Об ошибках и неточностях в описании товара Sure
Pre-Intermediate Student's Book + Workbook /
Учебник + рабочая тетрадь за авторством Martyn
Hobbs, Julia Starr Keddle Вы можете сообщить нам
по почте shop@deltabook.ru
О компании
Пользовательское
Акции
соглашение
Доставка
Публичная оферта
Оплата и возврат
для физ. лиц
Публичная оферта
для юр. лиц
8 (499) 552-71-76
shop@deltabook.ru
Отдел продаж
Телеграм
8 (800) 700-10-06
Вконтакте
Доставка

━━━━━━━━━━

[Assignment] Transcribe the material in full, exactly as it is given.

[Written solution]
Об ошибках и неточностях в описании товара Sure
Pre-Intermediate Student's Book + Workbook /
Учебник + рабочая тетрадь за авторством Martyn
Hobbs, Julia Starr Keddle Вы можете сообщить нам
по почте shop@deltabook.ru
О компании
Пользовательское
Акции
соглашение
Доставка
Публичная оферта
Оплата и возврат
для физ. лиц
Публичная оферта
для юр. лиц
8 (499) 552-71-76
shop@deltabook.ru
Отдел продаж
Телеграм
8 (800) 700-10-06
Вконтакте
Доставка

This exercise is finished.